Jan. 21 on Bloomberg.com: Corporate Default Risk Soars to Record on Ambac Ratings Cut

The risk of European companies defaulting soared to a record on concern credit ratings cuts at bond insurers Ambac Financial Group Inc. and MBIA Inc. may trigger forced asset sales and worsen credit market turmoil.

– – – – –

Bloomberg.com: Stocks Plummet on Germany, Hong Kong, India, Brazil Rout

“It’s the worst I’ve ever seen,” said Johan Stein, who helps manage the equivalent of about $14 billion at Nordea Asset Management in Stockholm. “The financial system is in terrible shape, and no one knows where this will end.”

– – – – –

MarketWatch from Dow Jones: British shares in worst fall since Sept. 11 attacks

“Shares in London tumbled Monday in their worst session since the terrorist attacks on Sept. 11, 2001 as a sharp downturn in mining and banking shares pointed to growing investor fears about a slowdown in global economic growth and a U.S. recession.”

– – – – –

Bloomberg.com: U.S. May Be Heading for Severe Recession, Economists Tell WSJ

The U.S. may be headed for a recession worse than any seen in the past 25 years, as households are weighed down by a housing slump, debt and high fuel and food prices, the Wall Street Journal reported, citing economists including Merrill Lynch & Co.’s David Rosenberg.

– – – –

CNNMoney.com: Global economic crisis ’serious’: IMF chief

The head of the International Monetary Fund called the global economic situation “serious” and said markets worldwide had responded skeptically to a U.S. stimulus plan.

Dominique Strauss-Kahn stressed that a U.S. recession would affect economies across the globe.

“The situation is … serious,” said Strauss-Kahn following a meeting in Paris with French President Nicolas Sarkozy. “All the countries in the world are suffering from a slowdown in growth in the United States.”

* * * * *

In his op-ed “Warning signs missed on economy,” Glenn Beck seems to stray off point in the second but the first half is dead on. He uses the metaphor of successive damaging waves crashing into America’s economic shore, with each doing a little more damage. This is vaguely similar to an image that’s hovered in the back of my own mind since last fall: that of a great ship sailing along and being impacted by repeated torpedo hits or iceberg collisions. None sink it but each does significant damage until the ship becomes like the Titanic: It’s going to sink for sure but awareness of this fact spreads only gradually among the passengers, whereas the crew knows exactly what’s happening.

* * * * *

A couple of months ago I was predicting that Bush would appear before the nation shortly into the new year to talk about economic troubles. Friday’s press conference to lay out his proposed stimulus package is only the start. Next up will be a primetime television talk — certainly during his upcoming State of the Union Address, if not before — which will cause a stir. According to the CNN.com story covering Friday’s press conference, he appeared “flanked by economic advisors.” Sounds like appropriate and deliberately staged symbolism. The article also reminds us that last week Bush said economic signals “have become increasingly mixed” in recent weeks. That’s an example of euphemism or outright Orwellian doublespeak if ever I heard one. “Increasingly mixed” in this case means “undeniably horrific.” It means there’s no longer any possible way to put a univocal positive spin on the situation.


About Matt Cardin


Posted on January 21, 2008, in Economy and tagged . Bookmark the permalink. 6 Comments.
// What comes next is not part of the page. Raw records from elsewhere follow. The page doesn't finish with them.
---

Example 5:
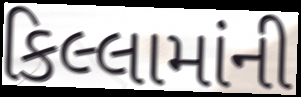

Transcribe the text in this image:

કિલ્લામાંની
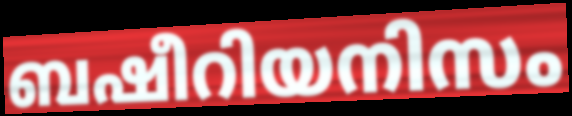
ബഷീറിയനിസം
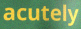
acutely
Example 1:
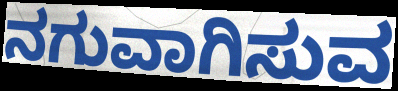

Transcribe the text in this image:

ನಗುವಾಗಿಸುವ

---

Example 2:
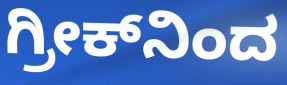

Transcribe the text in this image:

ಗ್ರೀಕ್‌ನಿಂದ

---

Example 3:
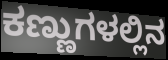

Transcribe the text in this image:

ಕಣ್ಣುಗಳಲ್ಲಿನ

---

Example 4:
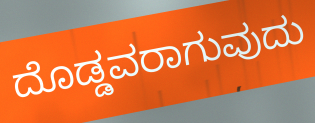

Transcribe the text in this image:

ದೊಡ್ಡವರಾಗುವುದು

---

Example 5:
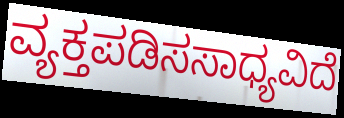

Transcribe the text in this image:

ವ್ಯಕ್ತಪಡಿಸಸಾಧ್ಯವಿದೆ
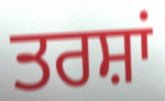
ਤਰਸ਼ਾਂ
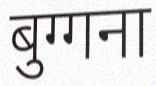
बुग्गना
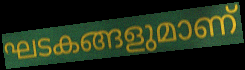
ഘടകങ്ങളുമാണ്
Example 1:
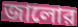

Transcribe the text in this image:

জালোর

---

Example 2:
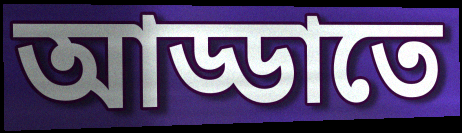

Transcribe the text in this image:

আড্ডাতে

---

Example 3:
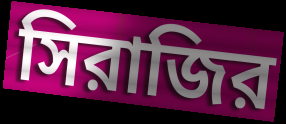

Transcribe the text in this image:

সিরাজির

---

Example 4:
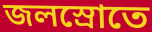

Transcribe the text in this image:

জলস্রোতে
  1. Looks like our brains have been running in synch since the Autumn, Matt. Best of luck to you and yours over the coming year.

  2. People say the dow isn’t far off where it was a year ago, but taken in the context of the fallen dollar and converting the dow index to pure dollars, the value has declined from the 12,000 of last year to 7,000 this year. After today, I’m guessing it’ll be much worse.
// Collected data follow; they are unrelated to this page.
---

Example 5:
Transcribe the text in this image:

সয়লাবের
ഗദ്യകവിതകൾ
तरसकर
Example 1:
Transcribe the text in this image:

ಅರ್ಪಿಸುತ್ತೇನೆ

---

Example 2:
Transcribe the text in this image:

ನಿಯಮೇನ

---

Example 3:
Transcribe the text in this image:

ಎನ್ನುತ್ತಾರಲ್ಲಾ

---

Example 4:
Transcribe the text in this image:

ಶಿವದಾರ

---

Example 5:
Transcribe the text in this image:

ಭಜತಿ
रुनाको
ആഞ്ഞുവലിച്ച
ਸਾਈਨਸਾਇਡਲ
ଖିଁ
  3. Well, Cardin, it appears that you don’t have to eat your hat…though that still means that you lost it.

  4. Yes, me and my poor hat. Oh, well. Looks like we all be losing our shirts and other parts of our clothing for the rest of the foreseeable future. If we haven’t done so already, that is.

    Good luck to you, my friend. And also to Glen, Peadar, and everybody else.

  5. kristina krisch

    I agree with Glen. It will get worse before it gets better!